Segment Start: DOCUMENT EXCERPT
# PyConversations: A 4chan-based Example

The following is a tutorial notebook that demonstrates how to use `pyconversations` with 4chan data.

Interfacing with 4chan data _does not_ require any secret keys or tokens or anyting of that nature. Instead, we'll directly use a package called `BASC-py4chan` which provides [an object-oriented interface](https://basc-py4chan.readthedocs.io/en/latest/index.html) for interacting with the 4chan API. 

To begin, let's obtain some data using the package and then proceed by integrating the data with PyConversations!

In [1]:
from pprint import pprint

from pyconversations.convo import Conversation
from pyconversations.message import ChanPost

## Data Sample

In [2]:
import basc_py4chan

In [3]:
# get the board we want
board_name = 'news'

board = basc_py4chan.Board(board_name)
board

<Board /news/>

In [4]:
# select a thread on the board

ix = 13
all_thread_ids = board.get_all_thread_ids()
thread_id = all_thread_ids[ix] if ix < len(all_thread_ids) else all_thread_ids[-1]
thread = board.get_thread(thread_id)

thread_id, thread

(893871, <Thread /news/893871, 19 replies>)

In [5]:
# print thread information
print(thread)
print('Sticky?', thread.sticky)
print('Closed?', thread.closed)
Segment End: DOCUMENT EXCERPT
■ ACTION ITEM A:
Which modules does the PyConversations tutorial import, counting both `import` and `from ... import` statements?
Segment Start: INFORMATION SUPPLIED
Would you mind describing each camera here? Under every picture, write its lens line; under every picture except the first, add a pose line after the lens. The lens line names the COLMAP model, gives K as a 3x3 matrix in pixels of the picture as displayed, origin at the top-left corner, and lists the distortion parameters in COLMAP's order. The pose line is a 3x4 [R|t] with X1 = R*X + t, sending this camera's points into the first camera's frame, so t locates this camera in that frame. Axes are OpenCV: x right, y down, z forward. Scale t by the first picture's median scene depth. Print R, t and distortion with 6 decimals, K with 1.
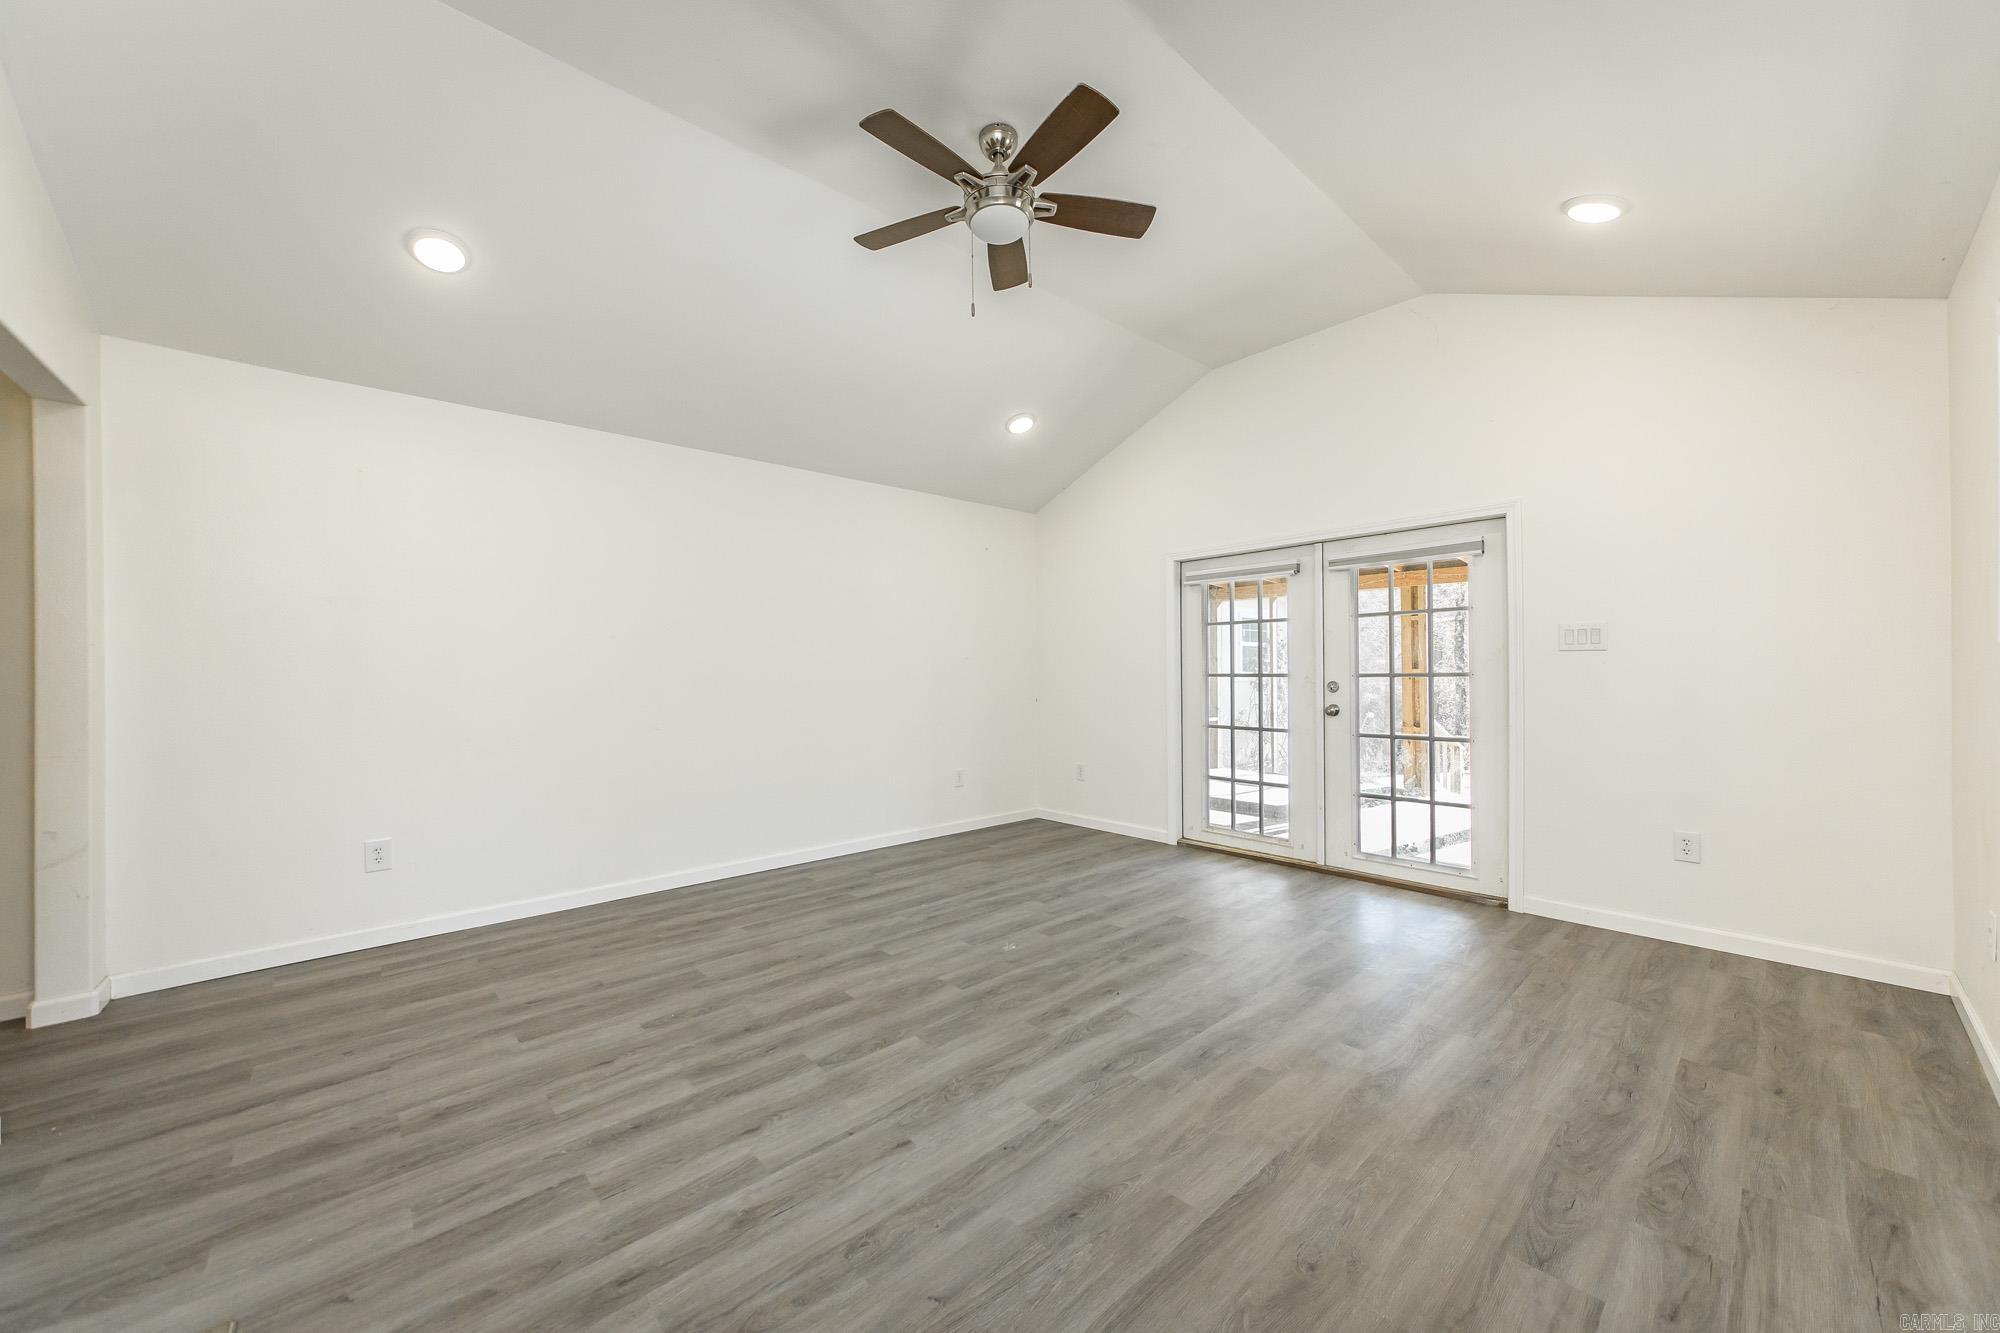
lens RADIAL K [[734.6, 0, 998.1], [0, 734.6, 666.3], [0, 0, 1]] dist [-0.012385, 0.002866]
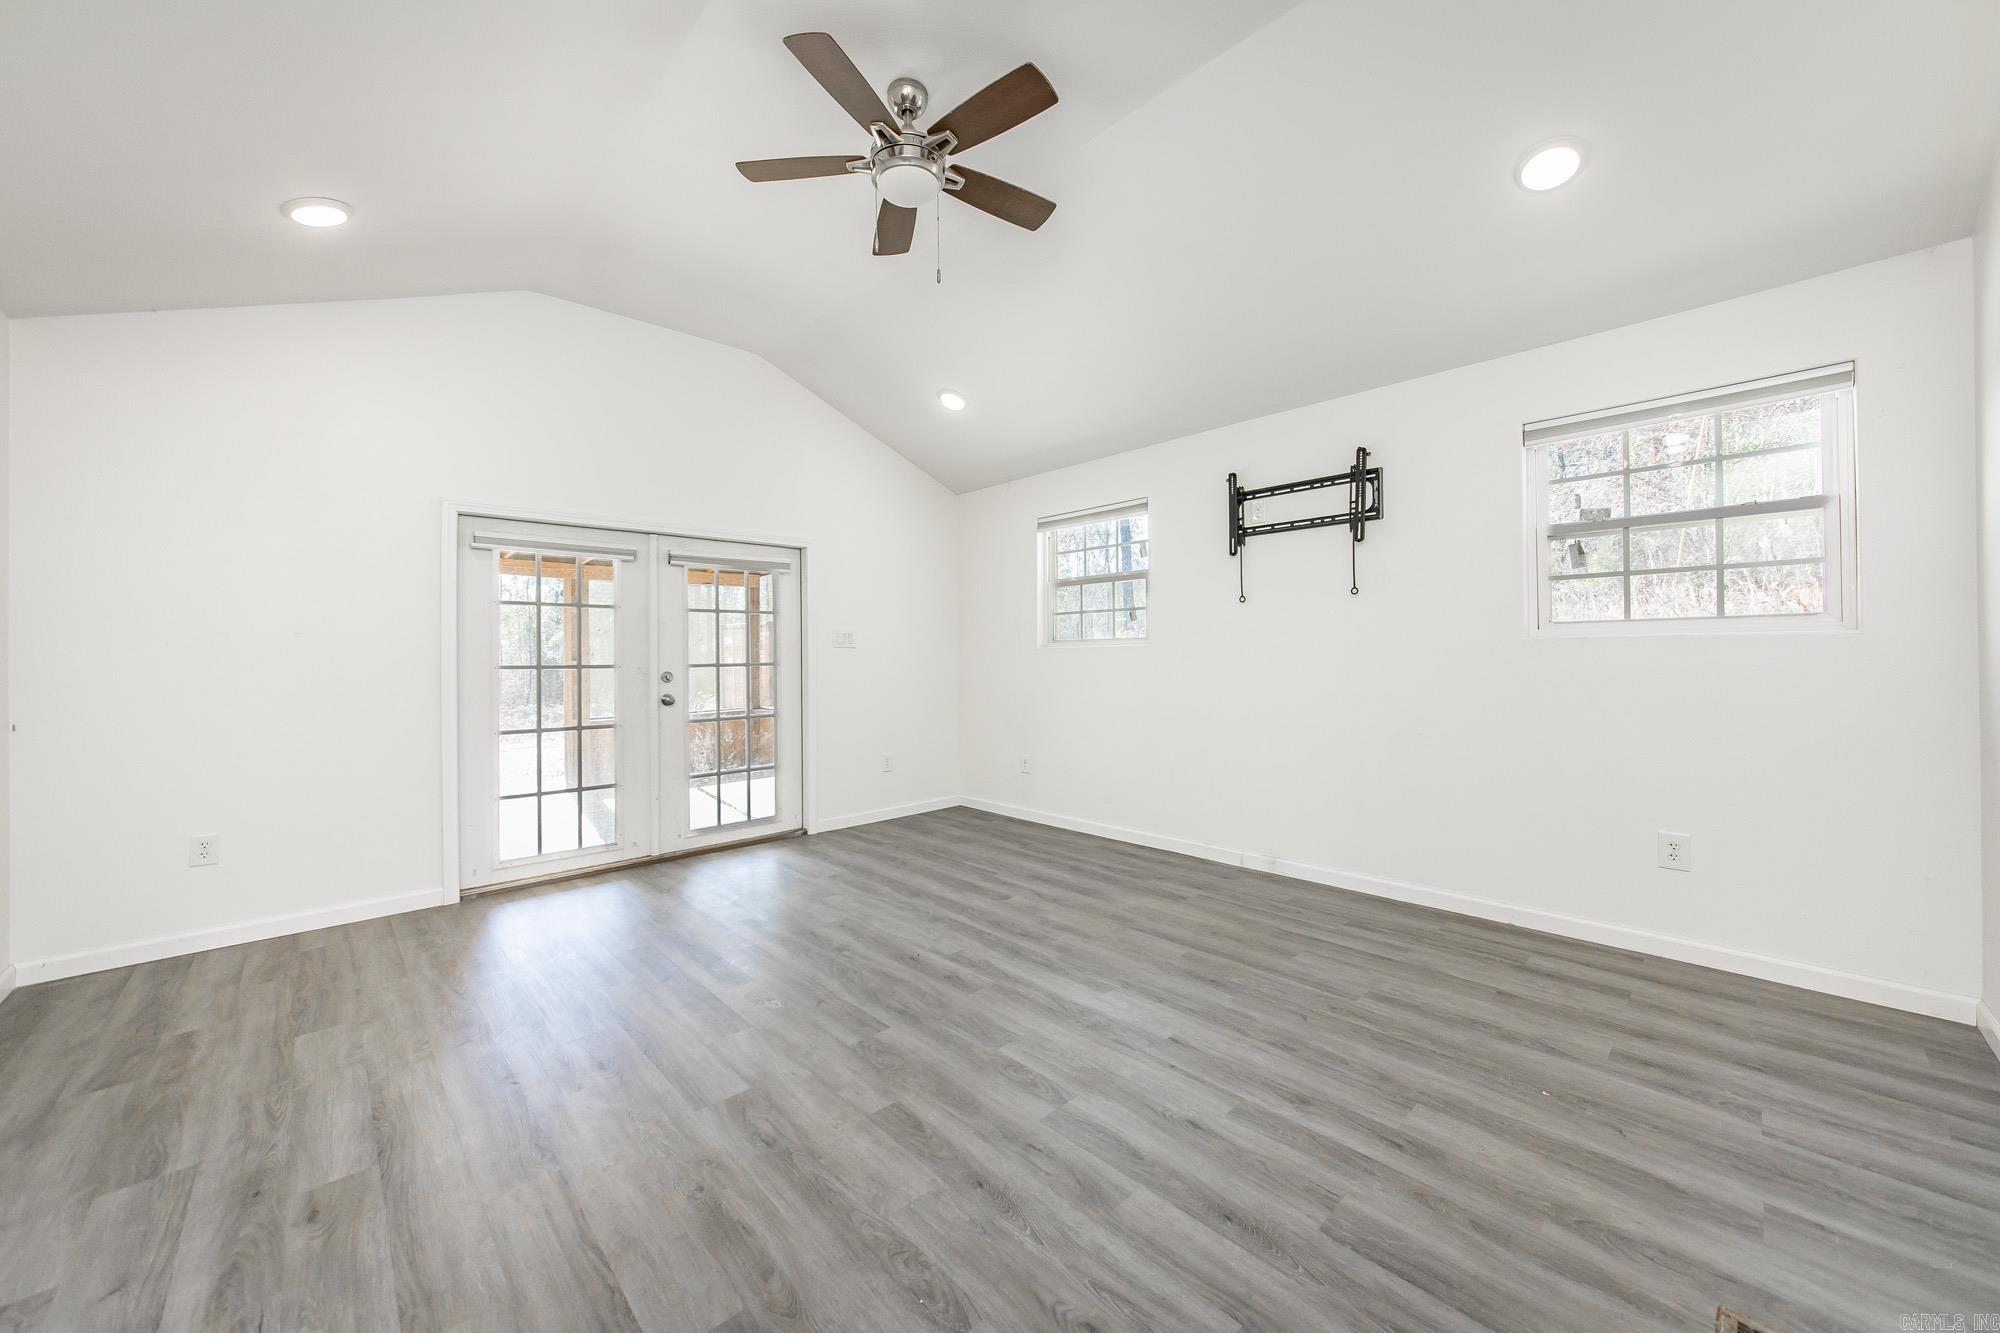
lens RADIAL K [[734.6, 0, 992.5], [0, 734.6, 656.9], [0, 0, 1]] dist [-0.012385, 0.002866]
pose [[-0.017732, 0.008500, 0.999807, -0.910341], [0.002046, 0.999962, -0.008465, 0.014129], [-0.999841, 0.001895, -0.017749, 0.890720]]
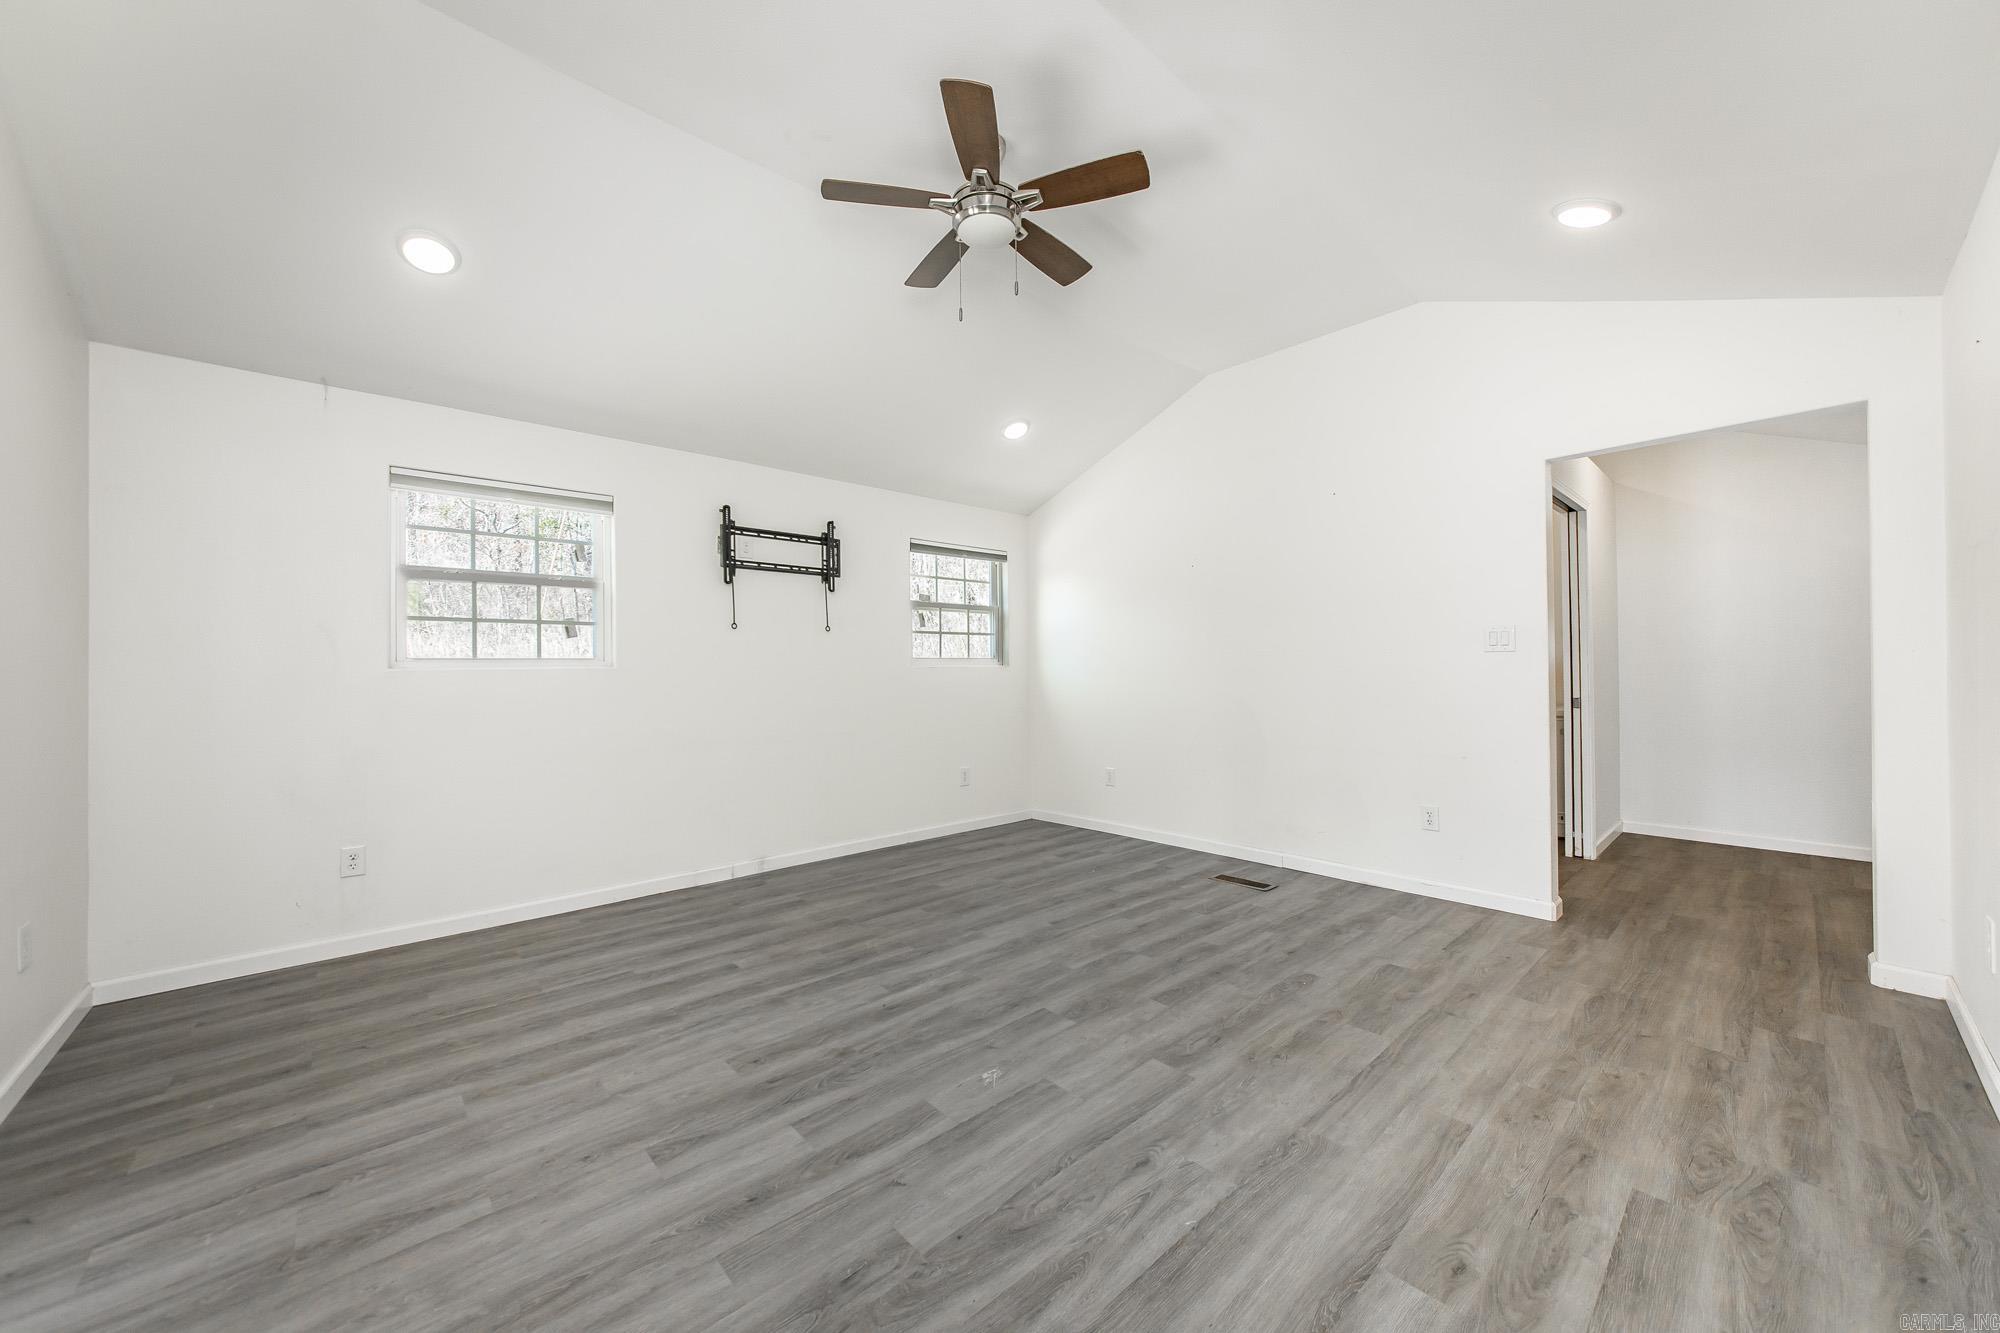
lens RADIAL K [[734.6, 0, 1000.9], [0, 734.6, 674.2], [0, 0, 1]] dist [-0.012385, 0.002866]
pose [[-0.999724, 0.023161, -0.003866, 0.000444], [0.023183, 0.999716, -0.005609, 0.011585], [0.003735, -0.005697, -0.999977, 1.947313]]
Segment End: INFORMATION SUPPLIED
Segment Start: INFORMATION SUPPLIED
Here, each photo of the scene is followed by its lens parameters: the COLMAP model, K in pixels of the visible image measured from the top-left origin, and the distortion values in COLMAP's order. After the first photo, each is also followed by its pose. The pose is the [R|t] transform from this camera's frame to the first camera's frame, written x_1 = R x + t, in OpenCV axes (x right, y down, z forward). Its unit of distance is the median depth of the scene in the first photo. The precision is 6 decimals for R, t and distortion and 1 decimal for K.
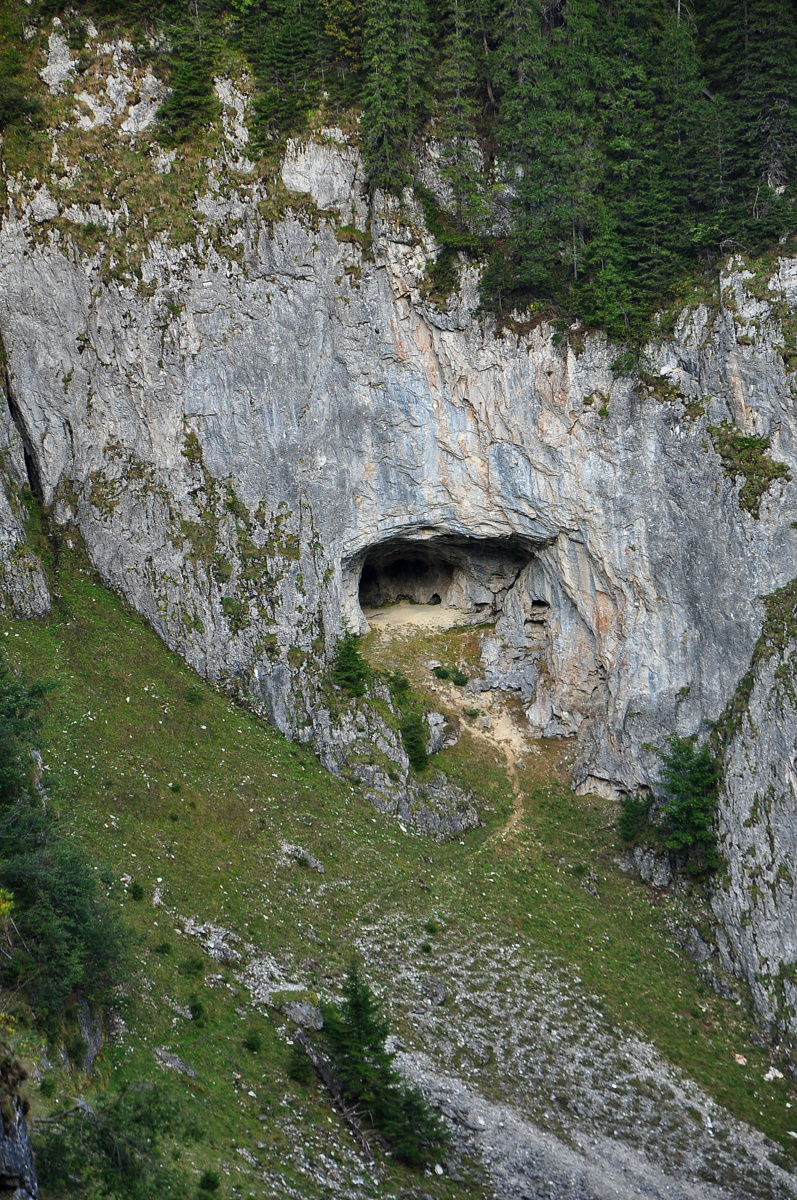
Segment End: INFORMATION SUPPLIED
■ ACTION ITEM B:
In the rows from the line with "Would you mind" to the line with "-0.005697, -0.999977, 1.947313]]", change "lens line" to "lens entry" and keep everything else the same. Don't include the pictures in your answer.

■ RESPONSE BOX A:
pprint, pyconversations.convo, pyconversations.message, basc_py4chan

■ RESPONSE BOX B:
Would you mind describing each camera here? Under every picture, write its lens entry; under every picture except the first, add a pose line after the lens. The lens entry names the COLMAP model, gives K as a 3x3 matrix in pixels of the picture as displayed, origin at the top-left corner, and lists the distortion parameters in COLMAP's order. The pose line is a 3x4 [R|t] with X1 = R*X + t, sending this camera's points into the first camera's frame, so t locates this camera in that frame. Axes are OpenCV: x right, y down, z forward. Scale t by the first picture's median scene depth. Print R, t and distortion with 6 decimals, K with 1.
lens RADIAL K [[734.6, 0, 998.1], [0, 734.6, 666.3], [0, 0, 1]] dist [-0.012385, 0.002866]
lens RADIAL K [[734.6, 0, 992.5], [0, 734.6, 656.9], [0, 0, 1]] dist [-0.012385, 0.002866]
pose [[-0.017732, 0.008500, 0.999807, -0.910341], [0.002046, 0.999962, -0.008465, 0.014129], [-0.999841, 0.001895, -0.017749, 0.890720]]
lens RADIAL K [[734.6, 0, 1000.9], [0, 734.6, 674.2], [0, 0, 1]] dist [-0.012385, 0.002866]
pose [[-0.999724, 0.023161, -0.003866, 0.000444], [0.023183, 0.999716, -0.005609, 0.011585], [0.003735, -0.005697, -0.999977, 1.947313]]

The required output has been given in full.